** Opening Information supplied block **
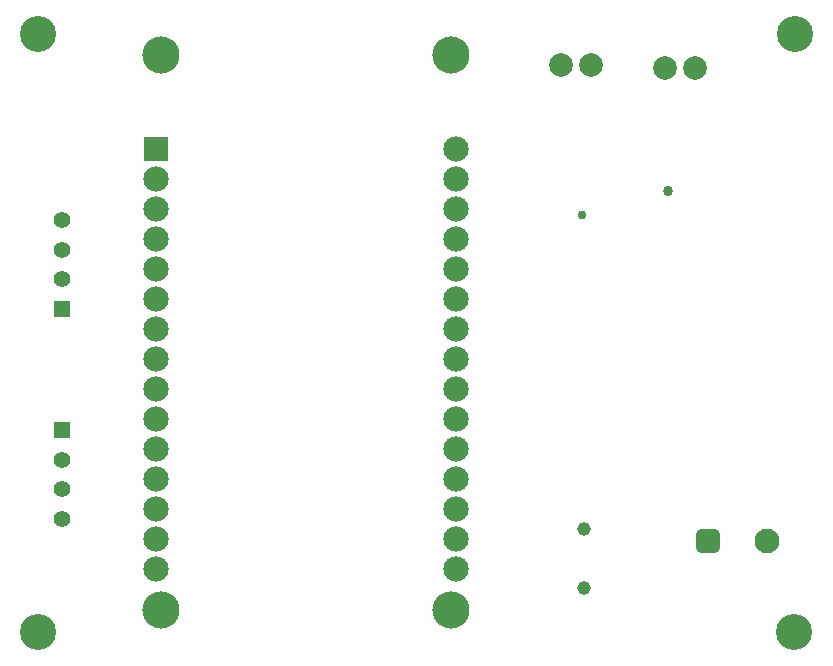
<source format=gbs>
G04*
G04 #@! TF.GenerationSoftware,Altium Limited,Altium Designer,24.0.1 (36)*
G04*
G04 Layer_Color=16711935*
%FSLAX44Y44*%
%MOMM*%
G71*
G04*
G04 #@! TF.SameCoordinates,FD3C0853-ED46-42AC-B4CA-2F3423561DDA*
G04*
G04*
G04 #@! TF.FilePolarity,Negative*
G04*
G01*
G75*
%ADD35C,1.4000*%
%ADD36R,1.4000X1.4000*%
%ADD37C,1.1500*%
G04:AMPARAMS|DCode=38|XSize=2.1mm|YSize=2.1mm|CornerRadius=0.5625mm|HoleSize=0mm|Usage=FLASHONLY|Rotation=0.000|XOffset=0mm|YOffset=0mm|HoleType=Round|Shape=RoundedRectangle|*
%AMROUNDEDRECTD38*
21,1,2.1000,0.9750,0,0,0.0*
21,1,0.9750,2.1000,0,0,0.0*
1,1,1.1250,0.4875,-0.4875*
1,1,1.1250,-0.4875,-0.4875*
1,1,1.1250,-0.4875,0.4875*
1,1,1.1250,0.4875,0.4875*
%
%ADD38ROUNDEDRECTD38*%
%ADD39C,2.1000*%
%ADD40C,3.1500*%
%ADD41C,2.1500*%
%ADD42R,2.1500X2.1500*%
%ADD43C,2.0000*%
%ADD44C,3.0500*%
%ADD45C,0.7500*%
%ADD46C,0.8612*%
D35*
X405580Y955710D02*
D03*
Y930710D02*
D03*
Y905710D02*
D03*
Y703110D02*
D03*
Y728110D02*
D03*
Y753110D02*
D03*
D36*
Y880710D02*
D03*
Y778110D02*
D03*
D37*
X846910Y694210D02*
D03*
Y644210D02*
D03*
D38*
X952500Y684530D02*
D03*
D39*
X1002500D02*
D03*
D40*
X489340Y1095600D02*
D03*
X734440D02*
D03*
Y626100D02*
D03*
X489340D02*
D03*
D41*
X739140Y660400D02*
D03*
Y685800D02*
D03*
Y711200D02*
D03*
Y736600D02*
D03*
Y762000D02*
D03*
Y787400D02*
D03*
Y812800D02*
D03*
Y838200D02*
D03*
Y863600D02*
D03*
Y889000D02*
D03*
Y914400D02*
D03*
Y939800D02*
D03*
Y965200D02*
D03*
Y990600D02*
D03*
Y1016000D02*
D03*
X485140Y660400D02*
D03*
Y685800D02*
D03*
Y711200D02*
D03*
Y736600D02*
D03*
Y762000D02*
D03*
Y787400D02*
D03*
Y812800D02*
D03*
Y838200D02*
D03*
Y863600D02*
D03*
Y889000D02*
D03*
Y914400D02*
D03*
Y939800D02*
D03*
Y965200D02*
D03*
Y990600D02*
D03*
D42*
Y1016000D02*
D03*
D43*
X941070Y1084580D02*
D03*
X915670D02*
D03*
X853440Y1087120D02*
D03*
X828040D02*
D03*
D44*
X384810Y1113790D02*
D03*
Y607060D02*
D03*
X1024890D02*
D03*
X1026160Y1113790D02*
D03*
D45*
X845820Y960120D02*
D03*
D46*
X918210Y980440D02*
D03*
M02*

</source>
** Closing Information supplied block **
** Opening Information supplied block **
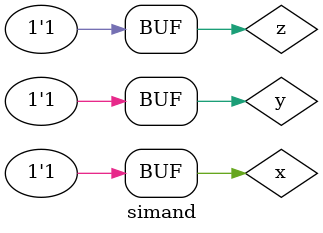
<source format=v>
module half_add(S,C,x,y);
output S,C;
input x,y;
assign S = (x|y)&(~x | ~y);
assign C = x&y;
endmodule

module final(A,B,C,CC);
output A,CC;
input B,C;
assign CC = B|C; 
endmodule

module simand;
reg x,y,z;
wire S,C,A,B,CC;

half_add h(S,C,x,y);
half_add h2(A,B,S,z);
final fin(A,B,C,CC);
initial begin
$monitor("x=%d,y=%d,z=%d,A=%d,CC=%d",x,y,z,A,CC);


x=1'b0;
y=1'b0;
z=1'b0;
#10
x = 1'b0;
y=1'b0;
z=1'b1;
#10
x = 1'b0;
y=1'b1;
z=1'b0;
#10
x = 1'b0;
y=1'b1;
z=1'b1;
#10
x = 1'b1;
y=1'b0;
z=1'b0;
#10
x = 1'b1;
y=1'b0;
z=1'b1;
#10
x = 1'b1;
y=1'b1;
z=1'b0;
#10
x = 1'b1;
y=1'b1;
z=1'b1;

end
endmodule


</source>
** Closing Information supplied block **
A single number is expected: the count of lines in the entries that carry the string "assign".

3